A woman says Memphis police failed to investigate her rape. The suspect is now charged with the murder of Eliza Fletcher.

A woman who said she was raped last year by the man accused of murdering Eliza Fletcher says Memphis police failed to properly investigate her case and if they did, Fletcher would be alive.
In a lawsuit against the city of Memphis, Alicia Franklin said she met Cleotha Abston on a dating app last year and they talked for about a month before meeting in person on September 21, 2021, at The Lakes at Ridgeway apartments.
Franklin said in the suit that she and Abston, whom she knew as ‘Cleo’, had planned to go out to dinner but when she arrived he pulled a gun on her and forced her inside in a vacant apartment.
Abston, who told Franklin he was a maintenance worker at the resort, blindfolded her with his T-shirt and threatened to kill her, according to the lawsuit filed Tuesday in County Circuit Court. Shelby.
The lawsuit says Abston drove Franklin through the apartment and out the back door of her vehicle, where she says he raped her in the backseat.
Abston was charged with aggravated rape earlier this month in the 2021 incident and has pleaded not guilty.
Learn more about the disappearance and death of Eliza Fletcher
Franklin said in the lawsuit that she tried to arrest Abston by telling him she was pregnant but he seemed “unresponsive,” the lawsuit says.
The woman said Abston then stole money from her and made her wait inside the apartment until he left, according to the court document.
Franklin said she immediately sought medical attention and reported it to Memphis police. The lawsuit says she submitted to a forensic examination, where a sexual assault kit was put together that included DNA evidence.
She took officers to the scene, but the lawsuit says police “did not take any physical evidence directly from the crime scene itself.” To help investigators, Franklin gave them the name “Cleo”, her phone number, a description of her vehicle and her social media, including the dating app they met on, according to the lawsuit.
A few days after the attack, Franklin was asked to look at a series of photos of potential suspects. The lawsuit says police included an old photo of Abston in the list, but Franklin could not identify his attacker.
For months, Franklin received no updates on his case. According to the lawsuit, Memphis police sent the sexual assault kit to the Tennessee Bureau of Investigation (TBI) but did not request that it be processed on an expedited basis.
The Memphis Police Department declined to comment Wednesday, citing ongoing litigation. The city did not immediately respond to a request for comment Wednesday.

The sexual assault kit remained untouched until June, according to the lawsuit. The DNA was not determined to match Abston until September 5, three days after Abston was accused of forcing Fletcher into her SUV while out for an early morning jog.
Abston, 38, was arrested the next day after police found the SUV in a parking lot near his residence, according to an affidavit. He was arrested on multiple counts, including first degree murder and kidnapping.
Fletcher’s body was found Sept. 5 in a vacant duplex apartment. The cause and manner of death have not been released.
Franklin’s lawsuit states that Abston “should and could have been arrested and charged with the aggravated rape of Alicia Franklin several months earlier, most likely in 2021…and the kidnapping and murder of Eliza Fletcher would not have did not take place”.

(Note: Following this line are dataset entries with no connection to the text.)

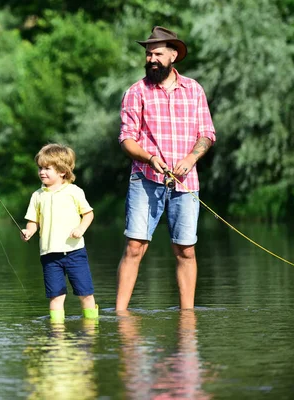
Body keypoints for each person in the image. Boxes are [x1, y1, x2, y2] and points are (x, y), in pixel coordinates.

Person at [116, 26, 216, 311]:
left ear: (173, 55)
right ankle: (121, 314)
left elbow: (207, 133)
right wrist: (149, 159)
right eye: (148, 54)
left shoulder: (194, 89)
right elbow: (126, 139)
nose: (151, 59)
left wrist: (191, 159)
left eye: (157, 53)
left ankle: (187, 315)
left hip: (186, 183)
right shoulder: (136, 92)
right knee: (135, 247)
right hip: (145, 179)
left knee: (185, 249)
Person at [21, 144, 98, 323]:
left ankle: (91, 327)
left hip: (75, 252)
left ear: (62, 171)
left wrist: (80, 229)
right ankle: (56, 332)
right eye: (40, 167)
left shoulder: (74, 191)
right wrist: (28, 231)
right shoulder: (37, 196)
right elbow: (33, 221)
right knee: (55, 296)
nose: (42, 172)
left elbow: (88, 214)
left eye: (47, 168)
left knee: (85, 293)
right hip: (49, 255)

The TBI said it rarely knows the details of a case and relies on local law enforcement to submit any relevant information. It expedites a case only at the request of local law enforcement, the TBI said in an emailed statement.
Franklin’s case “has been placed in the unknown assailant kit queue, as no requests were made for expedited TBI analysis, and no suspicious information or DNA standards were included. in the submission,” the agency said in its statement. Franklin’s kit was removed in June for review along with 19 other kits.
The agency said during the investigation into Fletcher’s kidnapping that it was tipped off by Memphis police about a possible connection to Franklin’s assault.
Franklin told NBC affiliate WMC-TV of Memphis that she didn’t want to be in the spotlight, but felt sharing her story could “help a lot of women come forward.”
The lawsuit seeks unspecified damages.
A spokesperson for Fletcher’s family could not immediately be reached.